Ben's observation still applies, this looks pretty much like noise with perhaps a small downwards trend so the best forecasting can do (for mean squared error) is to predict the mean and show the right interval for the noise.

hi @BenTrent & @Tom_Veasey ,

First of all , thanks for replying. I have used the most suitable metric and bucket span as well.

Currently, we have a production line in our manufacturing plant whereby this data we got it from AOI machine. Each time after an inspection of the board, a log file will be generated and we use the filebeats to collect the data and send it through using the logstash to our ES. We are processing the max number of False Call from the machine itself. We would like to evaluate the data in order to have a predictive maintenance. The log file will be generated every 5-15mins (on average), so i have choose the bucket span as 15mins

Your setup is reasonable. Your data has no observable trend other than being relatively consistent in an operating range (with a few anomalies in there of course). Therefore, the forecast on it will seem lackluster because the forecast is for trends, not anomalies.

Hi @richcollier,

Yes it looks more for trend rather than anomalies.
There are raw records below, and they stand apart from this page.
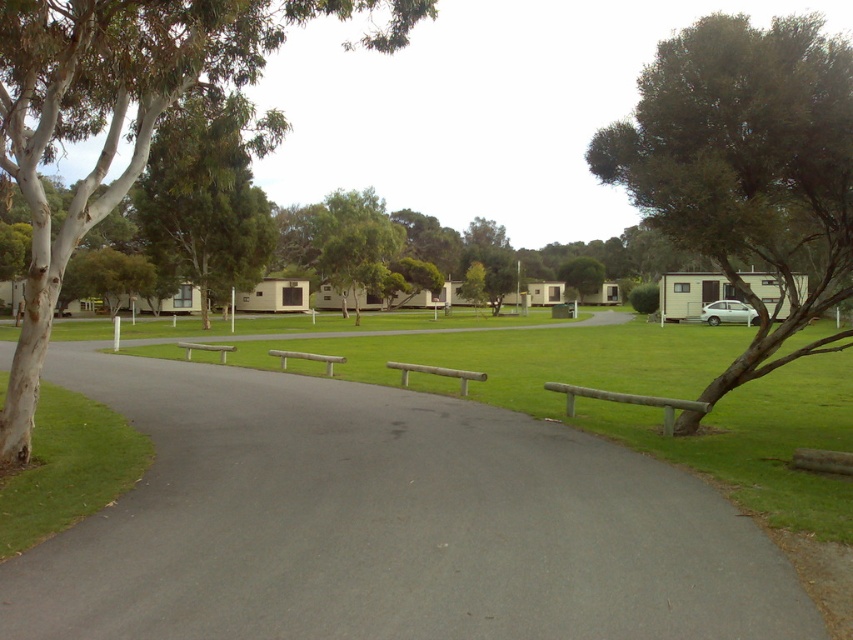
You are driving a delivery van that is 2.5 meters tall. You need to pass under the green leafy tree at center and the gray asphalt driveway at center. Will your van clear the height requirement?

The gray asphalt driveway at center has a lesser height compared to the green leafy tree at center. Since the driveway is lower, the van must pass under the tree first. However, the tree is taller than the driveway. Without knowing the exact height of the tree, it is uncertain if the van will clear it. Please check the tree height before proceeding.

You are a gardener planning to plant a new tree in this area. Considering the gray asphalt driveway at center and the green leafy tree at center, which object is located above the other?

The green leafy tree at center is located above the gray asphalt driveway at center because the driveway is positioned under the tree.

You are standing at the point marked by the coordinates point (207, 193) in the image. Looking around, what is the most prominent object directly in front of you?

The point (207, 193) marks green leafy tree at upper left, so the most prominent object directly in front would be the green leafy tree at upper left.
Could it be due to lack of data which i'm unable to simulate such anomalies forecast ? We are trying to find out whether if we can come out with Predictive Maintenance whereby we are able to see the trend from the data which will help us to tell that the machine will be down in few more days or etc ?

Sorry, you misunderstood me. Our forecasts only predict trends. Anomalies, by definition, are unexpected events and are not predictable.

You can, of course, use the forecasts to detect a known issue. For example, you can execute the forecast around a metric like disk usage and can therefore answer the question: "are there any disks in my environment that will exceed 95% utilization in the next month?". Obviously, in that case, you are the one defining that the exceeding of 95% full is notable and detecting it early could save you a future potential problem/outage.

Oh, I really appreciate for your help in correcting me, thank you! I understand that unsupervised machine learning only will be able to forecast the trends based on the previous data. Thanks for the good examples as well .

1 Like

This topic was automatically closed 28 days after the last reply. New replies are no longer allowed.